Saved entries
☆ ☆ ☆
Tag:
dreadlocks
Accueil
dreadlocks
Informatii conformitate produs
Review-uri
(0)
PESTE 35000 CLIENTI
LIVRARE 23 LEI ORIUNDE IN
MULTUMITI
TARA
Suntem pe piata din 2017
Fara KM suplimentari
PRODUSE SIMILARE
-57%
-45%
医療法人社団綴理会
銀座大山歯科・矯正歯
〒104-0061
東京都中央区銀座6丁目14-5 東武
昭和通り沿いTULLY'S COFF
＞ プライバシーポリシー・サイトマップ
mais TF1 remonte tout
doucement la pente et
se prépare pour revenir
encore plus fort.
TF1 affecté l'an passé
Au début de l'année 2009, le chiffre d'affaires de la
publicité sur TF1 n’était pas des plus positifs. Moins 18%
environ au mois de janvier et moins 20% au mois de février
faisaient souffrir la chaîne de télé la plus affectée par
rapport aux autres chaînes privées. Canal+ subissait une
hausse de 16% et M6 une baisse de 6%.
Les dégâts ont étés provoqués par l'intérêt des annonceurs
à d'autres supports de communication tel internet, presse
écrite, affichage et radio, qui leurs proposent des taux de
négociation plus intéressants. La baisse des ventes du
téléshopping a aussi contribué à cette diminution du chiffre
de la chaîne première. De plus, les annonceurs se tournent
☆ ☆ ☆
== What the task requires ==
Copy the rows above word for word, starting at the very first line of the rows and ending at the line that contains "écrite, affichage et", with both of those lines included.

== Output for this exercise ==
Tag:
dreadlocks
Accueil
dreadlocks
Informatii conformitate produs
Review-uri
(0)
PESTE 35000 CLIENTI
LIVRARE 23 LEI ORIUNDE IN
MULTUMITI
TARA
Suntem pe piata din 2017
Fara KM suplimentari
PRODUSE SIMILARE
-57%
-45%
医療法人社団綴理会
銀座大山歯科・矯正歯
〒104-0061
東京都中央区銀座6丁目14-5 東武
昭和通り沿いTULLY'S COFF
＞ プライバシーポリシー・サイトマップ
mais TF1 remonte tout
doucement la pente et
se prépare pour revenir
encore plus fort.
TF1 affecté l'an passé
Au début de l'année 2009, le chiffre d'affaires de la
publicité sur TF1 n’était pas des plus positifs. Moins 18%
environ au mois de janvier et moins 20% au mois de février
faisaient souffrir la chaîne de télé la plus affectée par
rapport aux autres chaînes privées. Canal+ subissait une
hausse de 16% et M6 une baisse de 6%.
Les dégâts ont étés provoqués par l'intérêt des annonceurs
à d'autres supports de communication tel internet, presse
écrite, affichage et radio, qui leurs proposent des taux de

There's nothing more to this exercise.